━━ Excerpted text
College Algebra

Polynomial Graph Analysis

Last updated: March 2026 · Advanced

In Algebra 2, you learned to factor and graph quadratics and simple cubics. College algebra extends that analysis to any degree polynomial. We develop a systematic toolkit: end behavior, zeros with multiplicity, turning points, sign analysis, and the intermediate value theorem. Together, these tools let you sketch accurate graphs by hand.

End Behavior

The end behavior of a polynomial describes what happens to $f(x)$ as $x \to +\infty$ and $x \to -\infty$ . End behavior depends only on the leading term $a_n x^n$ .

Degree	Leading Coefficient	As $x \to +\infty$	As $x \to -\infty$
Even	Positive ( $a_n > 0$ )	$f(x) \to +\infty$	$f(x) \to +\infty$
Even	Negative ( $a_n < 0$ )	$f(x) \to -\infty$	$f(x) \to -\infty$
Odd	Positive ( $a_n > 0$ )	$f(x) \to +\infty$	$f(x) \to -\infty$
Odd	Negative ( $a_n < 0$ )	$f(x) \to -\infty$	$f(x) \to +\infty$

Memory aid: Even degree = both ends go the same direction. Odd degree = ends go opposite directions. Positive leading coefficient = right end goes up.
━━━━
━━ Data listing
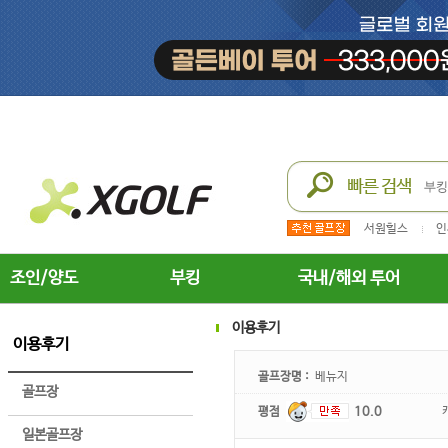
서원힐스
인
조인/양도
부킹
국내/해외 투어
이용후기
이용후기
골프장명 :
베뉴지
골프장
평점
10.0
일본골프장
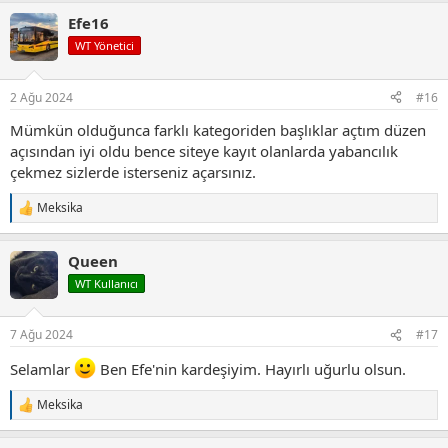
p
Efe16
k
i
WT Yönetici
l
e
r
2 Ağu 2024
#16
:
Mümkün olduğunca farklı kategoriden başlıklar açtım düzen
açısından iyi oldu bence siteye kayıt olanlarda yabancılık
çekmez sizlerde isterseniz açarsınız.
Meksika
T
e
p
Queen
k
i
WT Kullanıcı
l
e
r
7 Ağu 2024
#17
:
Selamlar
Ben Efe'nin kardeşiyim. Hayırlı uğurlu olsun.
Meksika
T
e
p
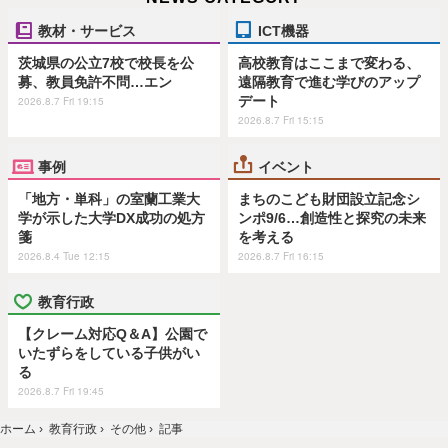
教材・サービス
ICT機器
茨城県の公立7校で校長を公
高校教育はここまで変わる、
募、教員免許不問…エン
遠隔教育で進む学びのアップ
デート
2026.8.7 Fri 19:15
2026.8.7 Fri 15:15
事例
イベント
「地方・単科」の室蘭工業大
まちのこども財団設立記念シ
学が示した大学DX成功の処方
ンポ9/6…創造性と探究の未来
箋
を考える
2026.8.4 Tue 12:15
2026.8.7 Fri 16:15
教育行政
【クレーム対応Q＆A】公園で
いたずらをしている子供がい
る
2026.8.7 Fri 19:45
ホーム
›
教育行政
›
その他
›
記事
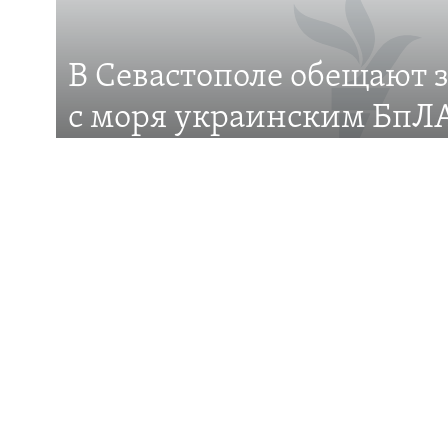
В Севастополе обещают 
Все сайты RFE/RL
с моря украинским БпЛА
это?
Российские власти города анонсировали появ
защиты от беспилотников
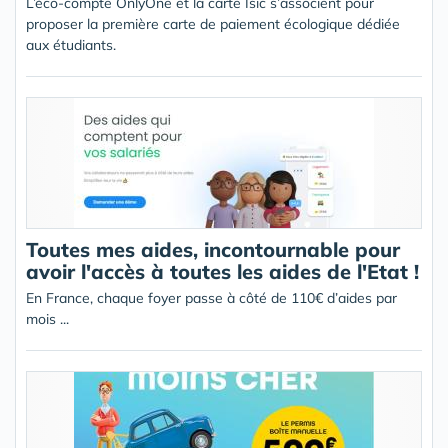
L’éco-compte OnlyOne et la carte Isic s’associent pour
proposer la première carte de paiement écologique dédiée
aux étudiants.
Toutes mes aides, incontournable pour
avoir l'accès à toutes les aides de l'Etat !
En France, chaque foyer passe à côté de 110€ d’aides par
mois ...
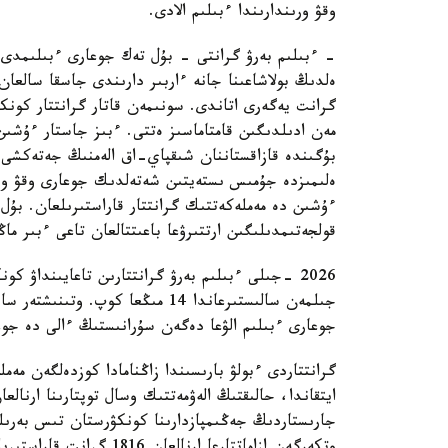
وقۋ ورىندارىندا ءبىلىم الادى.
- ءبىلىم بەرۋ گرانتى - بۇل تەك جوعارى ءبىلىمدى 
گرانت يەگەرى اتاندى. سونىمەن قاتار گرانتتار كونك
مەن ادىلدىگىن قامتاماسىز ەتتى. ءبىز جاستار ءۇشىن
بۇگىندە قازاقستاننان شىقپاي-اق الەمنىڭ جەتەكشى ج
ەلىمىزدە جۇمىس ىستەيتىن شەتەلدىك جوعارى وقۋ ورى
ءۇشىن دە مەملەكەتتىك گرانتتار قاراستىرىلعان. بۇل 
قولجەتىمدىلىگىن ارتتىرۋعا باعىتتالعان تاعى ءبىر ماڭ
جىلمەن سالىستىرعاندا 14 مىڭعا كو
جوعارى ءبىلىم الۋعا دەگەن سۇرانىستىڭ ءالى دە جو
گرانتتاردى ءبولۋ بارىسىندا زاڭنامادا كوزدەلگەن مەم
ايتقاندا، حالىقتىڭ الەۋمەتتىك وسال توپتارىنا ارنالعا
جارىستاردىڭ جەڭىمپازدارىنا كونكۋرستان تىس بەرى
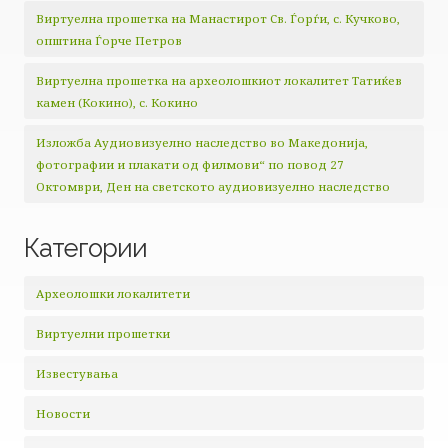
Виртуелна прошетка на Манастирот Св. Ѓорѓи, с. Кучково,
општина Ѓорче Петров
Виртуелна прошетка на археолошкиот локалитет Татиќев
камен (Кокино), с. Кокино
Изложба Аудиовизуелно наследство во Македонија,
фотографии и плакати од филмови“ по повод 27
Октомври, Ден на светското аудиовизуелно наследство
Категории
Археолошки локалитети
Виртуелни прошетки
Известувања
Новости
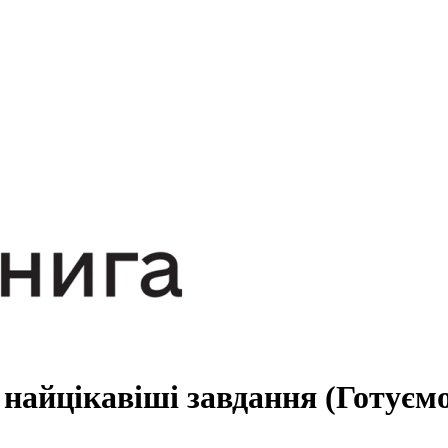
+ найцікавіші завдання (Готуєм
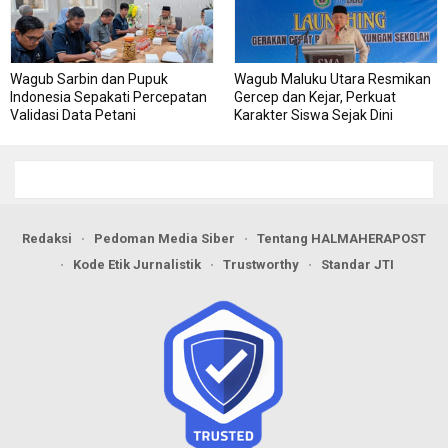
Wagub Sarbin dan Pupuk
Wagub Maluku Utara Resmikan
Indonesia Sepakati Percepatan
Gercep dan Kejar, Perkuat
Validasi Data Petani
Karakter Siswa Sejak Dini
Redaksi
Pedoman Media Siber
Tentang HALMAHERAPOST
Kode Etik Jurnalistik
Trustworthy
Standar JTI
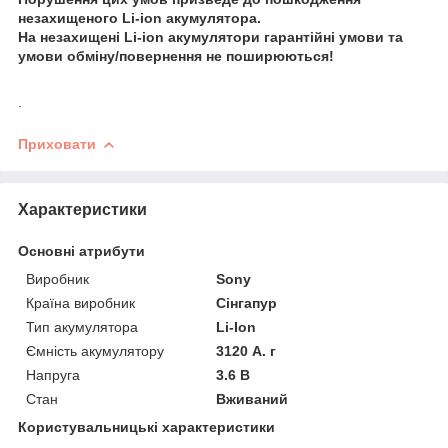
незахищеного Li-ion акумулятора.
На незахищені Li-ion акумулятори гарантійні умови та
умови обміну/повернення не поширюються!
.
Приховати
Характеристики
Основні атрибути
Виробник
Sony
Країна виробник
Сінгапур
Тип акумулятора
Li-Ion
Ємність акумулятору
3120 А. г
Напруга
3.6 В
Стан
Вживаний
Користувальницькі характеристики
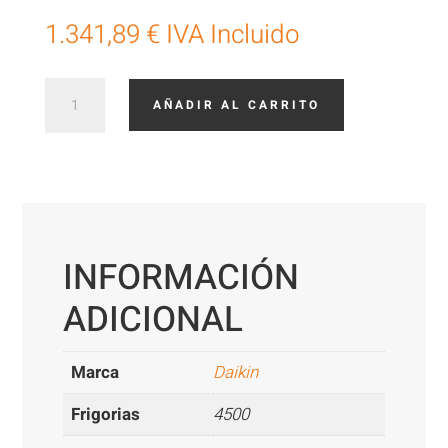
1.341,89
€
IVA Incluido
Daikin
AÑADIR AL CARRITO
TXF50D
cantidad
INFORMACIÓN
ADICIONAL
Marca
Daikin
Frigorias
4500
━━━━
● Instruction 1:
Rewrite the polynomial graph analysis lesson from "In Algebra 2, you" up to and including "term $a_n x^n$ .", replacing "toolkit" with "set of methods".
● Instruction 2:
Answer these questions using the polynomial graph analysis lesson:
(a) Which types of functions does the lesson say you learned to factor and graph in Algebra 2?
(b) What does the end behavior of a polynomial depend on?
(c) According to the memory aid, what does a positive leading coefficient tell you about the right end of the graph?
● Instruction 3:
Continue the polynomial graph analysis lesson from where it stops.
The items have no role in this work.

● Answer section 1:
In Algebra 2, you learned to factor and graph quadratics and simple cubics. College algebra extends that analysis to any degree polynomial. We develop a systematic set of methods: end behavior, zeros with multiplicity, turning points, sign analysis, and the intermediate value theorem. Together, these tools let you sketch accurate graphs by hand.

End Behavior

The end behavior of a polynomial describes what happens to $f(x)$ as $x \to +\infty$ and $x \to -\infty$ . End behavior depends only on the leading term $a_n x^n$ .

● Answer section 2:
(a) Quadratics and simple cubics.
(b) Only on the leading term $a_n x^n$.
(c) The right end goes up.

● Answer section 3:
Worked Example 1: End Behavior

Describe the end behavior of $f(x) = -2x^5 + 3x^3 - x + 7$ .

The leading term is $-2x^5$ : odd degree with negative coefficient.

As $x \to +\infty$ : $f(x) \to -\infty$ (right end falls)
As $x \to -\infty$ : $f(x) \to +\infty$ (left end rises)

Zeros and Multiplicity

A zero of a polynomial is a value $c$ where $f(c) = 0$ . If $(x - c)^m$ is a factor but $(x - c)^{m+1}$ is not, then $c$ has multiplicity $m$ .

The multiplicity determines the graph’s behavior at the zero:

Odd multiplicity (1, 3, 5, …): the graph crosses the $x$ -axis at $c$
Even multiplicity (2, 4, 6, …): the graph touches (bounces off) the $x$ -axis at $c$
Multiplicity 1: crosses like a line (straight through)
Multiplicity 2: touches and turns (parabolic tangency)
Multiplicity 3: crosses with an inflection (flattens before crossing)

Worked Example 2: Complete Zero Analysis

Analyze the zeros of $f(x) = 2(x + 1)^3(x - 2)^2(x - 4)$ .

Zero	Multiplicity	Behavior
$x = -1$	$3$ (odd)	Crosses with inflection
$x = 2$	$2$ (even)	Touches and bounces
$x = 4$	$1$ (odd)	Crosses straight through

The degree is $3 + 2 + 1 = 6$ (even) with leading coefficient $2 > 0$ , so both ends go up.

Turning Points

A turning point is where the graph changes from increasing to decreasing or vice versa. A polynomial of degree $n$ has at most $n - 1$ turning points.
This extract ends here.